● **Directions**: Extract, word for word, the stretch of the mailing-list message from "Are we referring" through "of harmful perspectives/concepts.".

● **Selected passage**:
[Xmca-l] Re: in the eye of the beholder
Larry Purss
lpscholar2@gmail.com
Sun Sep 21 23:58:02 PDT 2014
Andy,
Taking project as the KEY concept and stating that projects are shared
collective desires to change *concepts* is highlighted in your example.
The *intended* project is to change people's understanding of asbestos as a
miracle substance to a deadly substance.
Returning to the article Peter posted on *perspectival* assumptions as
being collective and developing the concept of *perspective* away from its
subjective bias to taking *perspectival* as collective could be understood
as a *project* [writing articles to change others concepts of *perspectival*
I sense an *overlap* and possible synergy between notions of *changing
concepts* intentionally AND realizing changing perspectives by *looking*
with an intentional focus.
Are we referring to similar phenomena??
The inherent stability of concepts/perspectives and the intentional
projects to change the *shape* of harmful perspectives/concepts.
Is there a bias to see perspectives AS images and concepts AS linguistic?
Is this the question of multi-modality [recently shared on line]??
I appreciated the clarity of the example of asbestos workers who shared an
understanding of asbestos [as a miracle substance that was actually
deadly]
The relations between perspective taking, interpretive understanding, and
concept development is the question I'm left with.

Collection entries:
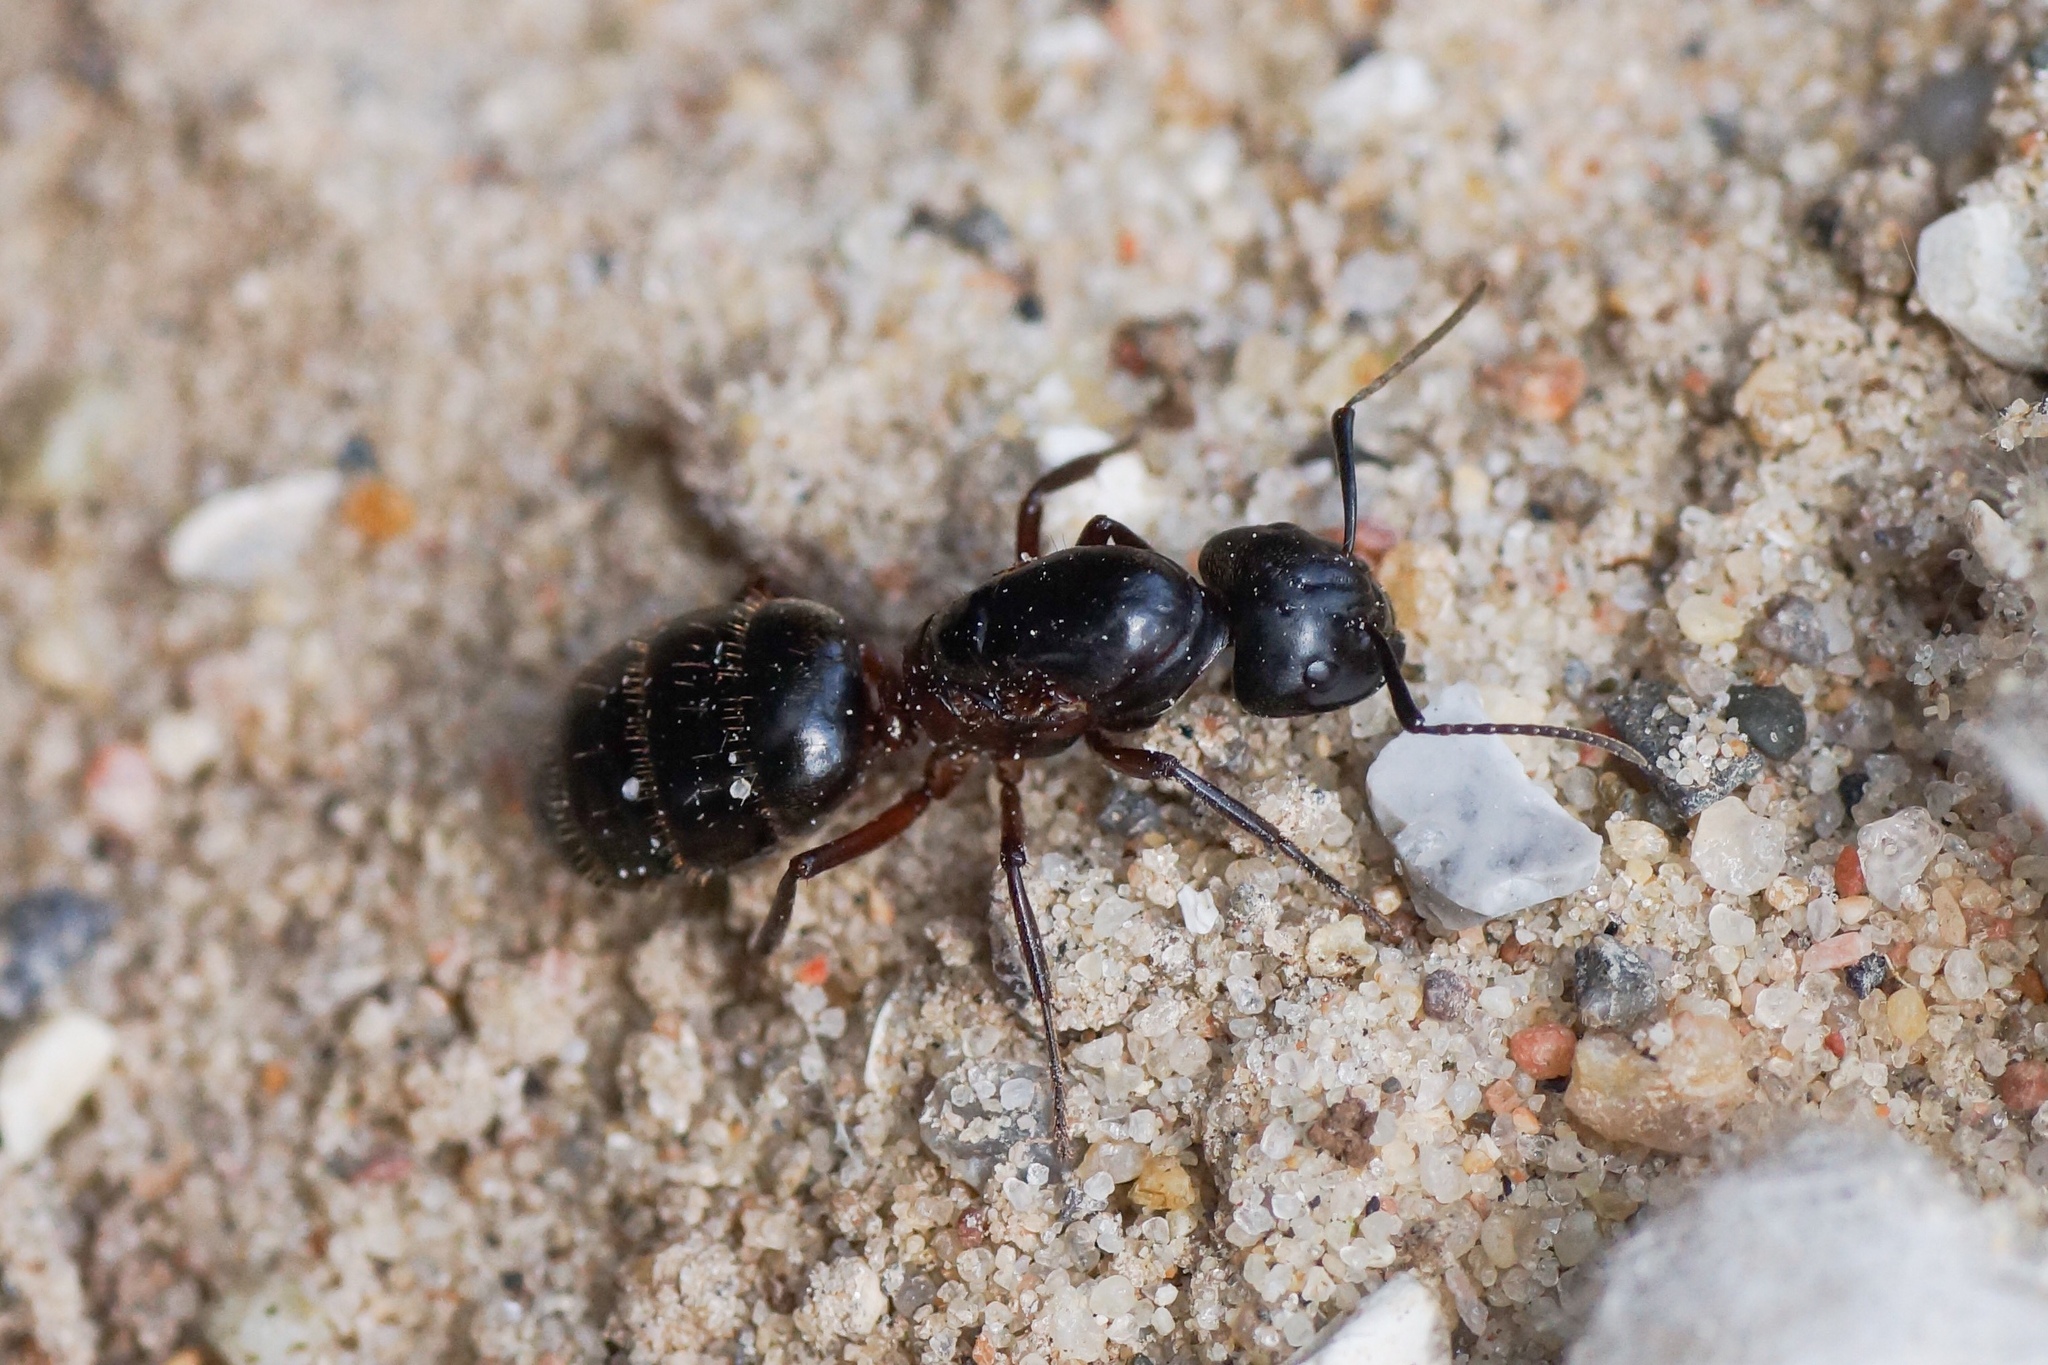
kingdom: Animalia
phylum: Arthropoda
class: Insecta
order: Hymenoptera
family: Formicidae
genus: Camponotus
...
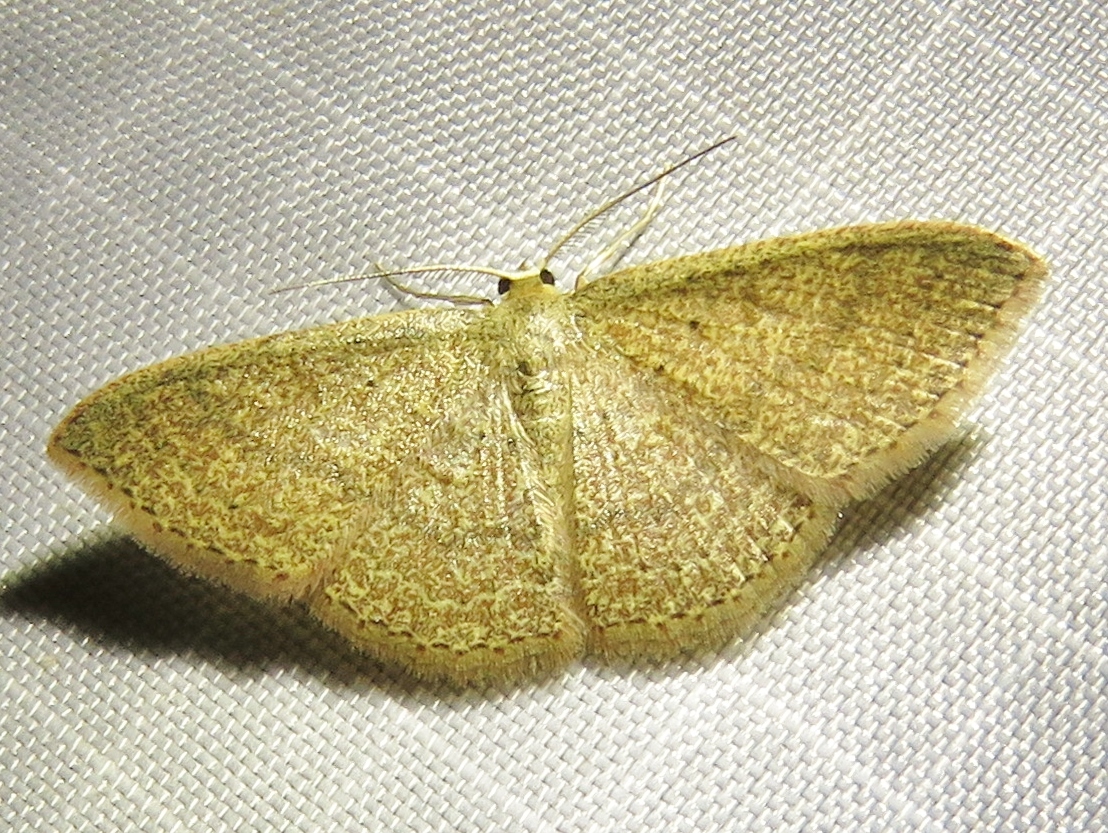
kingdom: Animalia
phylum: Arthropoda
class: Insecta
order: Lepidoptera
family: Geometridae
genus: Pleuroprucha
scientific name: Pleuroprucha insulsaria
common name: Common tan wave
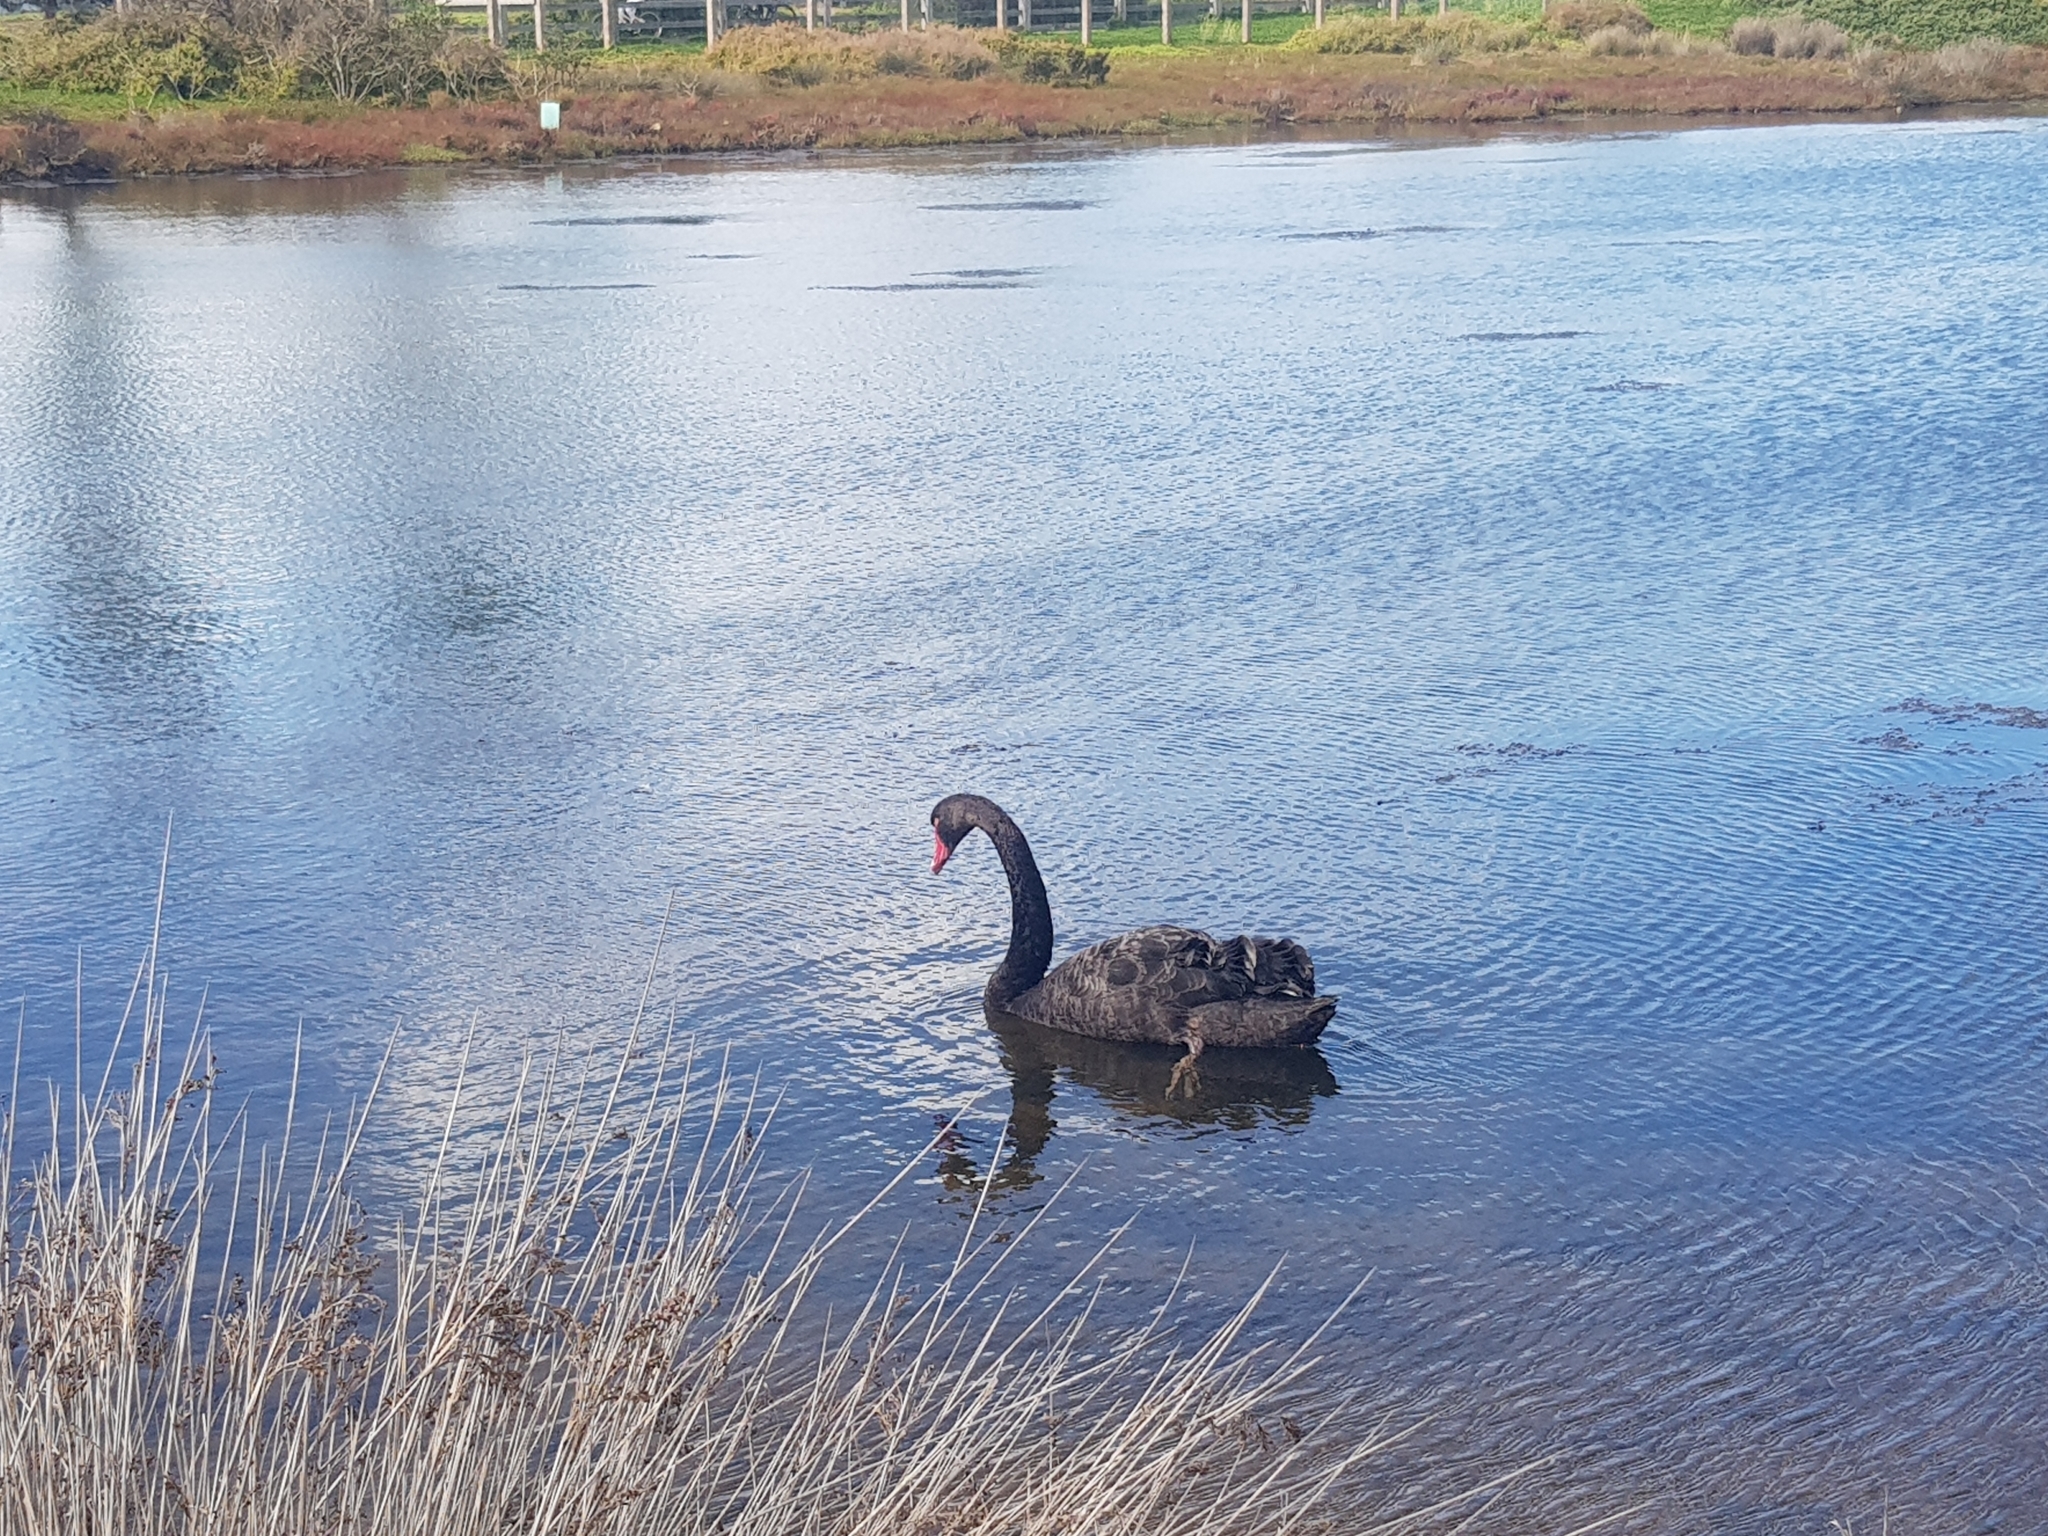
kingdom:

● **Expected answer**:
Are we referring to similar phenomena??
The inherent stability of concepts/perspectives and the intentional
projects to change the *shape* of harmful perspectives/concepts.